I looked hopelessly at where I knew my companion was sitting. Then:
"Dark," I said, after a minute. "Dark, with long eyelashes and two brown eyes."
"Two!"
"Yes, I think so. You sound extravagant."
"Dimples?"
"I think not."
"Nose?"
"Yes."
"Yes, what?"
"Yes, please, teacher."
"Nonsense. What did you mean by 'yes'?"
"Sorry. I thought you were asking me if you'd got a nose, and I think you have. That's all. Sorry if I'm wrong, but when you're in the dark--"
"Yes, but what sort of nose?"
Here I got the near wheel up the bank again with great effect. When we had sorted ourselves:
"If you do that again," she said severely, "I'll leave you in the road--"
"In the what?"
"In the road to find your own way home as best you can."
"You have a hard nose," I said doggedly. I was almost sure that the ear-rings were pearl ear-rings.
There was a pause. The cold was making us silent. My fingers were getting numbed, but I dared not chafe them. I was afraid of the rug.
"You're not doing much for your drive," she said presently. "Do say something."
"You want to converse?"
"Yes."
"Very well, then. I didn't see you at Blackpool this year."
"That's curious."
"Yes, isn't it? What's your recreation? Forgive my seeming inquisitiveness, but I've just joined the staff of Who's Who."
"What?"
"No, who?"
"Recreation?"
"Yes. Hobby, amus.e.m.e.nt. Don't you collect cats or keep stamps or motor-boat or mountebank, I mean mountaineer, or anything?"
"No."
"Never mind. I expect you know Oldham rather well, don't you?"
"Not at all."
"Oh, I'm sorry."
"Why?"
"Because I don't know it either, and I thought--"
"What?"
"Well, you know, we ought to know Oldham--one of us ought to. It was a Unionist gain last time."
"Are you a Unionist?"
"My dear, you see in me--at least you would see in me, if it were not so dark--a high Tory."

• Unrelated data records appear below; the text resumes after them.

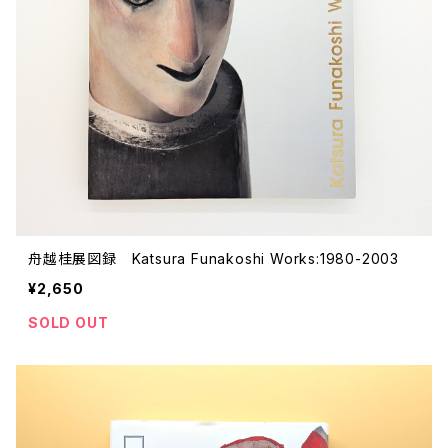
舟越桂展図録 Katsura Funakoshi Works:1980-2003
¥2,650
SOLD OUT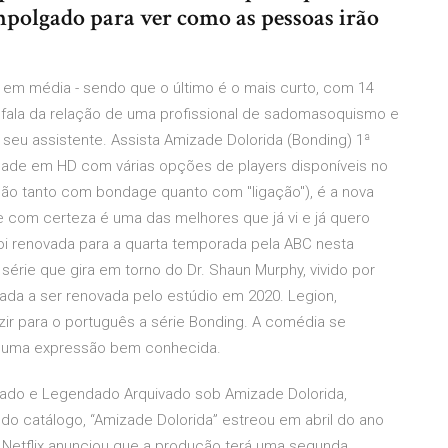
polgado para ver como as pessoas irão
em média - sendo que o último é o mais curto, com 14
 fala da relação de uma profissional de sadomasoquismo e
 seu assistente. Assista Amizade Dolorida (Bonding) 1ª
ade em HD com várias opções de players disponíveis no
ação tanto com bondage quanto com "ligação"), é a nova
, e com certeza é uma das melhores que já vi e já quero
i renovada para a quarta temporada pela ABC nesta
série que gira em torno do Dr. Shaun Murphy, vivido por
zada a ser renovada pelo estúdio em 2020. Legion,
zir para o português a série Bonding. A comédia se
om uma expressão bem conhecida.
lado e Legendado Arquivado sob Amizade Dolorida,
 do catálogo, “Amizade Dolorida” estreou em abril do ano
a Netflix anunciou que a produção terá uma segunda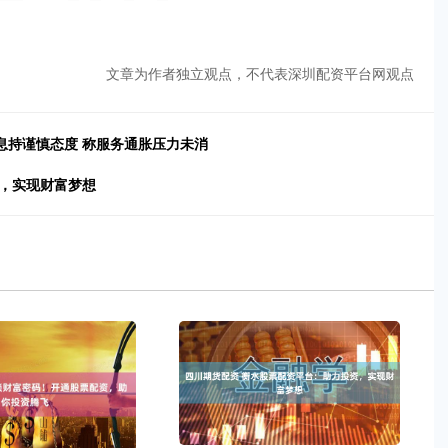
文章为作者独立观点，不代表深圳配资平台网观点
息持谨慎态度 称服务通胀压力未消
资，实现财富梦想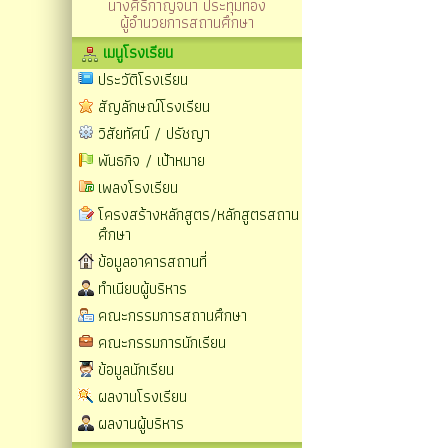
นางศิริกาญจนา ประทุมทอง
ผู้อำนวยการสถานศึกษา
เมนูโรงเรียน
ประวัติโรงเรียน
สัญลักษณ์โรงเรียน
วิสัยทัศน์ / ปรัชญา
พันธกิจ / เป้าหมาย
เพลงโรงเรียน
โครงสร้างหลักสูตร/หลักสูตรสถาน
ศึกษา
ข้อมูลอาคารสถานที่
ทำเนียบผู้บริหาร
คณะกรรมการสถานศึกษา
คณะกรรมการนักเรียน
ข้อมูลนักเรียน
ผลงานโรงเรียน
ผลงานผู้บริหาร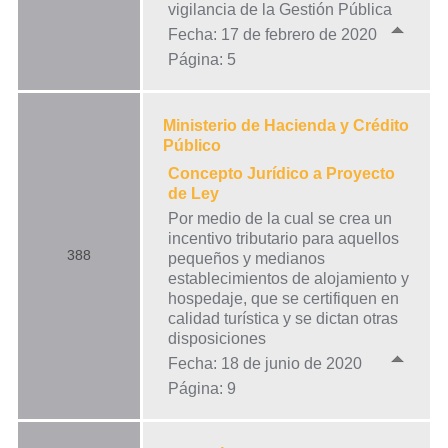
vigilancia de la Gestión Pública
Fecha: 17 de febrero de 2020
Página: 5
Ministerio de Hacienda y Crédito
Público
Concepto Jurídico a Proyecto
de Ley
Por medio de la cual se crea un
incentivo tributario para aquellos
388
pequeños y medianos
establecimientos de alojamiento y
hospedaje, que se certifiquen en
calidad turística y se dictan otras
disposiciones
Fecha: 18 de junio de 2020
Página: 9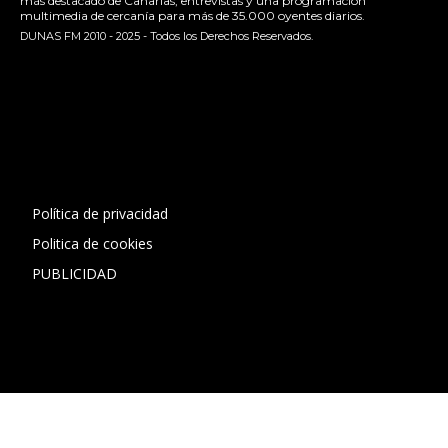
más destacado de Canarias, entrevistas y una programación
multimedia de cercanía para más de 35.000 oyentes diarios.
DUNAS FM 2010 - 2025 - Todos los Derechos Reservados.
[contact-form-7 id="13ac01f" title="Formulario de contacto
1"]
Política de privacidad
Politica de cookies
PUBLICIDAD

"I thought you were a boy-scout."
"The two are not incompatible. Did you see that thing in Ally Sloper last week?"
"No, I didn't. Here's a gate."
I got down and opened it, and she drove carefully through.
It was the first of seven gates. By the time we had done six, I was becoming good at getting up and down, but rather tired. As I resumed my seat for the sixth time, I sighed. For the sixth time she returned me the reins.
"You don't take much care of your clothes, boy-scout," she said.
"Nearly all the men I know hitch up their trousers when they sit down."
"Perhaps they're sailors."
"No, they aren't."
"My dear girl, I don't know how you can see I don't, but I don't because I haven't got any on. I mean, I'm wearing breeches."